What this task involves >>
Give the text read from the pages of the material below as a Markdown table with two columns, Number and Line, one numbered row per line and no rows for blank lines. Leave the pictures out.

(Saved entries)
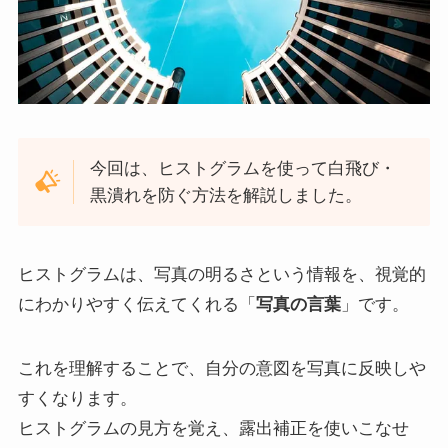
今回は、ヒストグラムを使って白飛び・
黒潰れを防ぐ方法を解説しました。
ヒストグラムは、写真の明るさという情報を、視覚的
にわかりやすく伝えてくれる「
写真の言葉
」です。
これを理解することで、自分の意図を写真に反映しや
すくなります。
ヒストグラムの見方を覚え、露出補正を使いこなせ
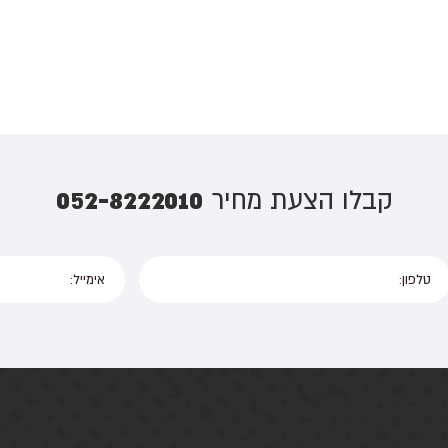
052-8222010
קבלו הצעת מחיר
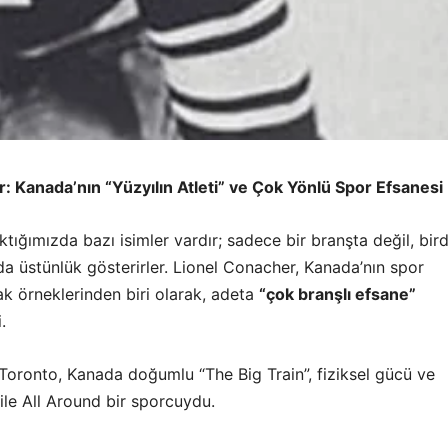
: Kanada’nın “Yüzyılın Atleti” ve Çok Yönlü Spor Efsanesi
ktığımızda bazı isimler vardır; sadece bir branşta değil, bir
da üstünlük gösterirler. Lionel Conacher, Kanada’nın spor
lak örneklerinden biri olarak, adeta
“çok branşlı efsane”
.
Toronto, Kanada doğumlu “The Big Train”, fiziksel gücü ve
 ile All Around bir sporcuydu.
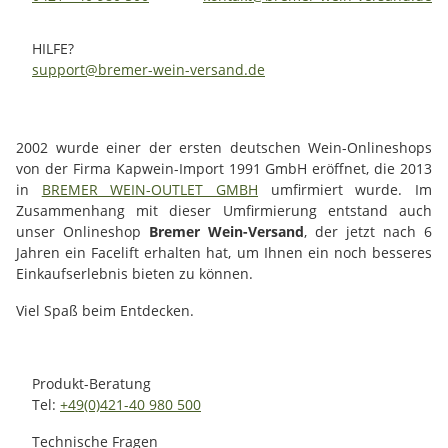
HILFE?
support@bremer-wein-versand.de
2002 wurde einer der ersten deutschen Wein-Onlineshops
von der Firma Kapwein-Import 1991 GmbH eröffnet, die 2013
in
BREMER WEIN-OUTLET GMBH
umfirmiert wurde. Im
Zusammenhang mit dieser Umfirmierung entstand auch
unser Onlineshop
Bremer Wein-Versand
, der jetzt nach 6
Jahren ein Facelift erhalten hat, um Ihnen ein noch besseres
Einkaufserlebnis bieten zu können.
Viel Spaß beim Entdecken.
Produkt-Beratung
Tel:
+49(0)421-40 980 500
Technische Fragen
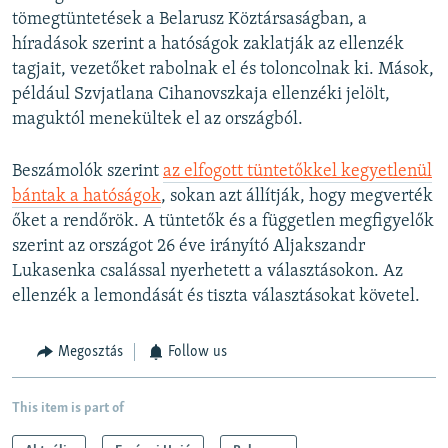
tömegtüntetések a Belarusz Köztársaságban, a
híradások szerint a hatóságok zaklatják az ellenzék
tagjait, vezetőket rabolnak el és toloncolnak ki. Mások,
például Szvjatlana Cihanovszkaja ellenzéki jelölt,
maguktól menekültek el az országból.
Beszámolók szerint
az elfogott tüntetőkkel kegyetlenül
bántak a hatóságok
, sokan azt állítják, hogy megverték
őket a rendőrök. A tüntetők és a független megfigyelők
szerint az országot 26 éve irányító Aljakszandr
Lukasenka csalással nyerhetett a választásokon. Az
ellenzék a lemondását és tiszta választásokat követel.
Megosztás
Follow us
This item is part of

Result of this exercise >>
| Number | Line |
|---|---|
| 1 | 今回は、ヒストグラムを使って白飛び・ |
| 2 | 黒潰れを防ぐ方法を解説しました。 |
| 3 | ヒストグラムは、写真の明るさという情報を、視覚的 |
| 4 | にわかりやすく伝えてくれる「 |
| 5 | 写真の言葉 |
| 6 | 」です。 |
| 7 | これを理解することで、自分の意図を写真に反映しや |
| 8 | すくなります。 |
| 9 | ヒストグラムの見方を覚え、露出補正を使いこなせ |
| 10 | 052-8222010 |
| 11 | קבלו הצעת מחיר |
| 12 | : Kanada’nın “Yüzyılın Atleti” ve Çok Yönlü Spor Efsanesi |
| 13 | ktığımızda bazı isimler vardır; sadece bir branşta değil, bir |
| 14 | da üstünlük gösterirler. Lionel Conacher, Kanada’nın spor |
| 15 | lak örneklerinden biri olarak, adeta |
| 16 | “çok branşlı efsane” |
| 17 | . |
| 18 | Toronto, Kanada doğumlu “The Big Train”, fiziksel gücü ve |
| 19 |  ile All Around bir sporcuydu. |
| 20 | HILFE? |
| 21 | support@bremer-wein-versand.de |
| 22 | 2002 wurde einer der ersten deutschen Wein-Onlineshops |
| 23 | von der Firma Kapwein-Import 1991 GmbH eröffnet, die 2013 |
| 24 | in |
| 25 | BREMER WEIN-OUTLET GMBH |
| 26 | umfirmiert wurde. Im |
| 27 | Zusammenhang mit dieser Umfirmierung entstand auch |
| 28 | unser Onlineshop |
| 29 | Bremer Wein-Versand |
| 30 | , der jetzt nach 6 |
| 31 | Jahren ein Facelift erhalten hat, um Ihnen ein noch besseres |
| 32 | Einkaufserlebnis bieten zu können. |
| 33 | Viel Spaß beim Entdecken. |
| 34 | Produkt-Beratung |
| 35 | Tel: |
| 36 | +49(0)421-40 980 500 |
| 37 | Technische Fragen |
| 38 | tömegtüntetések a Belarusz Köztársaságban, a |
| 39 | híradások szerint a hatóságok zaklatják az ellenzék |
| 40 | tagjait, vezetőket rabolnak el és toloncolnak ki. Mások, |
| 41 | például Szvjatlana Cihanovszkaja ellenzéki jelölt, |
| 42 | maguktól menekültek el az országból. |
| 43 | Beszámolók szerint |
| 44 | az elfogott tüntetőkkel kegyetlenül |
| 45 | bántak a hatóságok |
| 46 | , sokan azt állítják, hogy megverték |
| 47 | őket a rendőrök. A tüntetők és a független megfigyelők |
| 48 | szerint az országot 26 éve irányító Aljakszandr |
| 49 | Lukasenka csalással nyerhetett a választásokon. Az |
| 50 | ellenzék a lemondását és tiszta választásokat követel. |
| 51 | Megosztás |
| 52 | Follow us |
| 53 | This item is part of |